In a recent development, 7-Eleven is set to close over 400 stores across North America, according to multiple media reports. The decision comes as the company, owned by Japan’s Seven & I Holdings, faces declining sales and reduced foot traffic.
KTLA5 noted that in their latest revenue report, Seven & I Holdings confirmed the closure of 444 locations in North America. The company cited several contributing factors for this decision, including sluggish sales, a drop in customer visits, and pressures from inflation. Additionally, a decline in tobacco sales has led to the shuttering of some stores.
As it stands, Seven & I Holdings has not disclosed the specific addresses of the stores slated for closure.

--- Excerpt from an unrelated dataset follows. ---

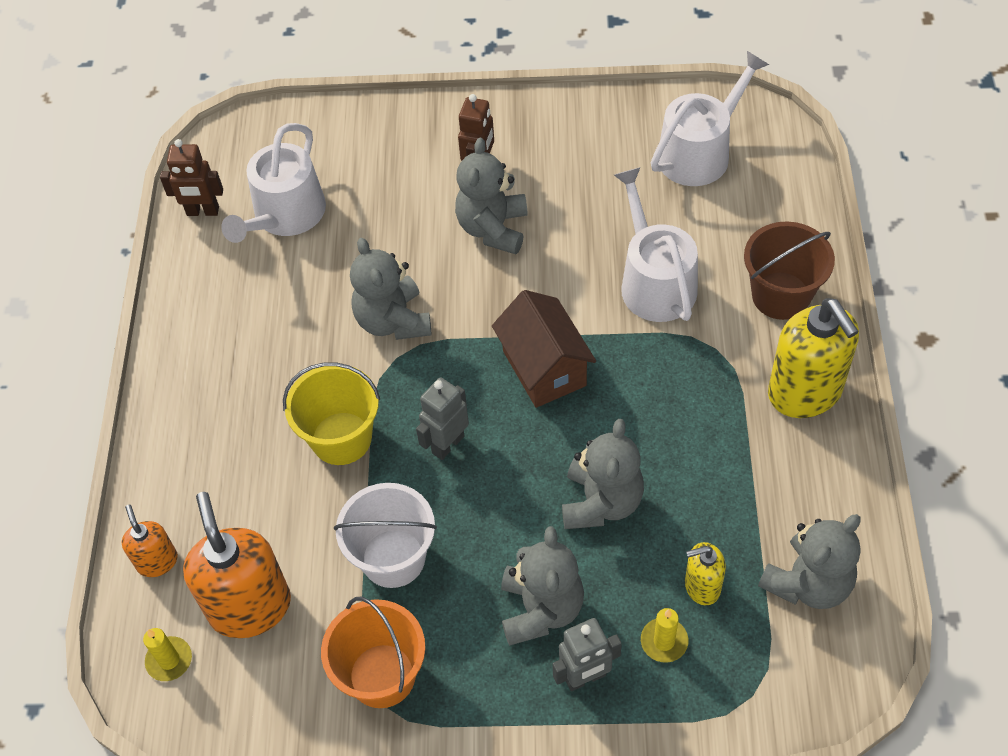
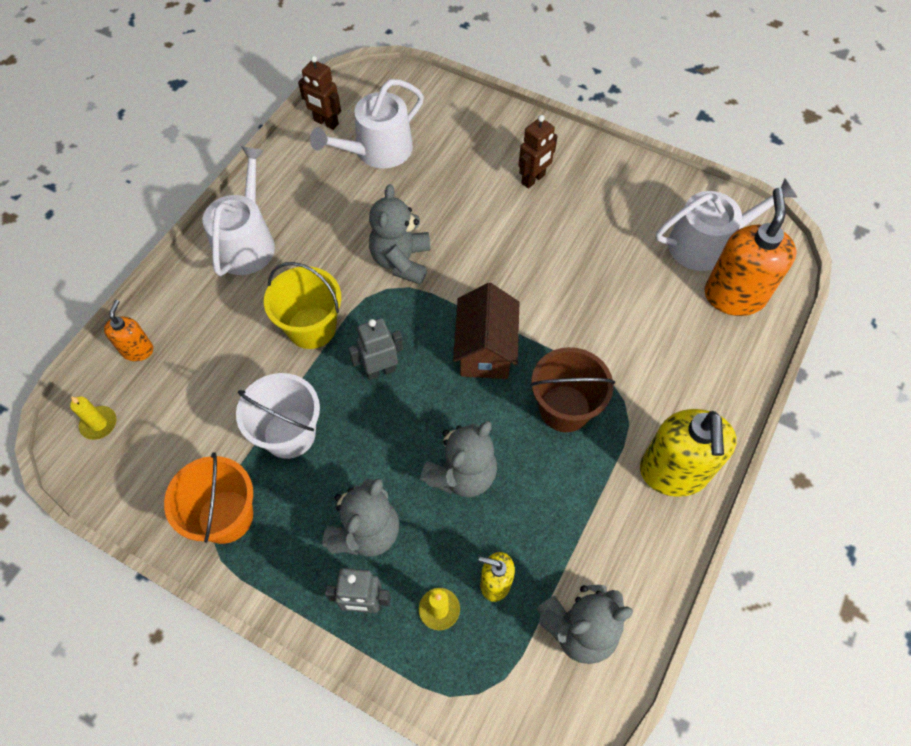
camera: 25 degrees right, 5 degrees up
(250, 606) = (173, 415): orange soap dispenser -> orange soap dispenser (734, 296)
(493, 228) = (515, 228): grey teddy bear -> none
(654, 281) = (609, 325): white watering can -> white watering can (247, 242)
(780, 295) = (701, 385): brown bucket -> brown bucket (564, 408)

Notably, the North American market boasts around 13,000 7-Eleven stores, meaning the closures will represent only about 3% of the total.
According to FOX Business, the convenience store chain has seen a decline in customer traffic for the past six months, with a reported drop of 7.3% in August alone.
In their revenue report, Seven & I Holdings stated, “Despite persistent inflation, high interest rates, and a challenging employment market, overall sales in the North American market remain relatively strong, thanks to a higher-income demographic.” However, the report noted that middle- and lower-income households are adopting more conservative spending habits in the current inflationary environment.
Tobacco has historically been one of 7-Eleven’s top-selling product categories, but since 2019, sales have plummeted by 26%.
Looking ahead, 7-Eleven plans to pivot its focus towards food, which is currently its strongest selling category. Seven & I Holdings expressed its vision to transform 7-Eleven into a “food-centric global retailer,” leveraging retail growth and technological innovation to become a leading player in the global retail industry.
This past July, 7-Eleven announced the introduction of internationally popular food items in its U.S. stores, including milk, bread, egg sandwiches, and miso ramen.